Around the House:  “Childproofing” a Home

Home accessories can be child-friendly and stylish! Baskets make quick work of tidying up toys and books, while the fluffy sheepskin easily transfers to the ground for impromptu floor play.

As I write this column, I am heading into the final weeks of pregnancy, and my household is eagerly awaiting the arrival of a new, tiny Burruss. My mailbox is flooded with the free parenting magazines that start showing up the moment the doctor knows you’re expecting, and they all contain articles detailing the many safety precautions responsible parents are supposed to take to prepare their homes for new bundles of joy.   

Having survived the baby and toddler phases with my now-six-year-old daughter, I’m not rushing to affix every bookshelf to the wall, pad the corners of the coffee table, and install that gadget that ensures lifting the toilet lid becomes a mind-boggling challenge. I know that all we really need to get started are a car seat, plenty of diapers and wipes, some onesies, and a place for Baby to sleep (ha, ha, ha).   

The magazines and Pinterest lists all emphasize the things you CAN’T have in your home such as sharp edges and corners, crib bumpers, and pretty much anything breakable. And while I certainly advocate child safety and doing as much as possible to prevent accidents, I’ve decided not to dwell on all the lovely things that may have to be packed away for a while but to focus instead on all the child-friendly décor our family can enjoy.  

As a parent, I know that one cannot have too many baskets! I keep them in the living room, in my daughter’s bedroom, in the hall closet, and I have one solely dedicated just to making the trip up and down the stairs. Having baskets in every room to toss blankets and toys into makes quick tidy-ups easy, and they provide a simple solution for corralling essentials, like diaper supplies, that you may want to tote from room to room. While colorful baskets look fabulous in kid-designated spaces, I use more traditional shades of rattan in family and adult rooms. Small baskets can be tucked into bookcases or media consoles, while large sizes look stylish flanking fireplaces or large case goods. Have a lonely corner? Try a trio of similar style baskets in varied sizes for a cohesive grouping.    

Who doesn’t love the image of a baby rolling about on a plush sheepskin rug? Decorators are fans of the sheepskin trend in baby-free houses too! Try tossing one over the back of the sofa in the TV Room or draping at the foot of the bed for a luxurious look you can easily transfer down to the floor for playtime. Children of all ages will love the tactile element of this versatile accessory! (My six-year-old still pulls it out for movie night.) While real sheepskin naturally repels dirt and you can spot-clean some soiling and stains with mild dish soap and water, I recommend using several smaller sheepskins rather than one large one so you can either replace it or take for a professional cleaning should a messy spit-up or diaper accident occur.   

These days, children-sized furniture needn’t be a primary-colored or cartoon-character-covered eyesore.

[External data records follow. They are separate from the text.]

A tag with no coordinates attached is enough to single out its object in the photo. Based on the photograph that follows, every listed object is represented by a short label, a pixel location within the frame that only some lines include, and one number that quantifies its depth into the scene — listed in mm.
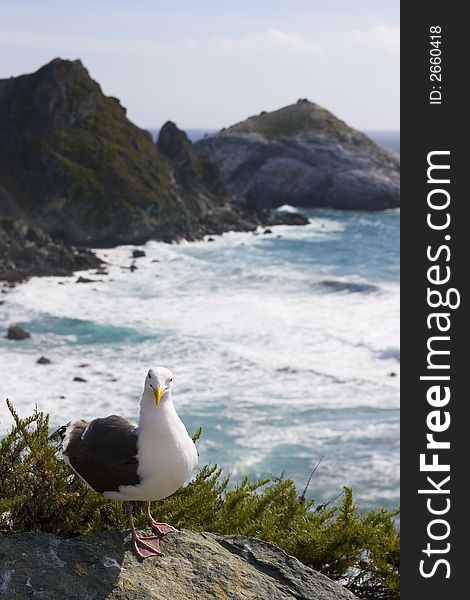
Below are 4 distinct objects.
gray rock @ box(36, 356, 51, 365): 35500
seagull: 5195
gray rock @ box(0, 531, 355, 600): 4820
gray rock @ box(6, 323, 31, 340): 39594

There are plenty of sophisticated options that can blend into and actually enhance your current décor. While high chairs are typically cringe-worthy designs that take up lots of space while adding no visual appeal to kitchens and dining rooms, the Stokke Tripp Trapp high chair has caused a Pinterest sensation by finally offering a simplistic wood seat that ages with your child and even acts as extra seating for an adult. Its Scandinavian design works beautifully in contemporary or minimalist homes and is sleek enough to slip discreetly into traditional, formal spaces as well.   

For those with minimal space, a minimal budget, or who just can’t stand the thought of a high chair on permanent display, clip-on versions of high chairs abound! Chairs like the Mountain Buggy Pod Clip-On High Chair affix to countertops or tabletops when you’re using them, then fold up and hide away when you’re not. These options not only save space and travel to Grandma’s, they’re typically much less expensive than stand-alone chairs.  

To whatever extent you decide to “childproof” your home, keep in mind how quickly the years will pass. While the bottle-drying station, never-ending cleanups, and overabundance of toys may seem as though it’s all permanent, you will all to soon be trying to create space for homework, extra electronic devices, and an extra car in the driveway!